Data for processing
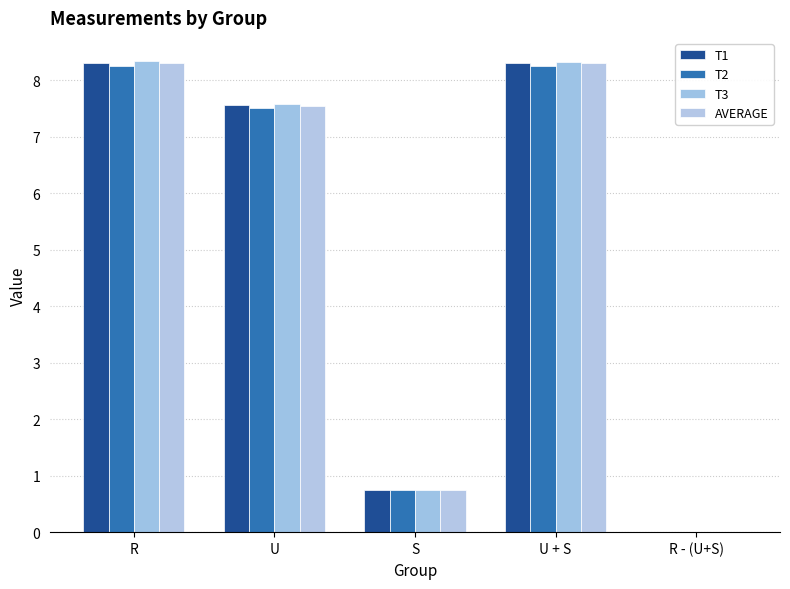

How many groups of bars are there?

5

* * *

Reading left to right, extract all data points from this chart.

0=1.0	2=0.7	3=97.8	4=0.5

--

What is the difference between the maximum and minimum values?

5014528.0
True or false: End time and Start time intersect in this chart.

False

Aim of the exercise
Count the lines in the items above that contain the string "this". Case counts, and the answer should be only the number.

Expected answer
2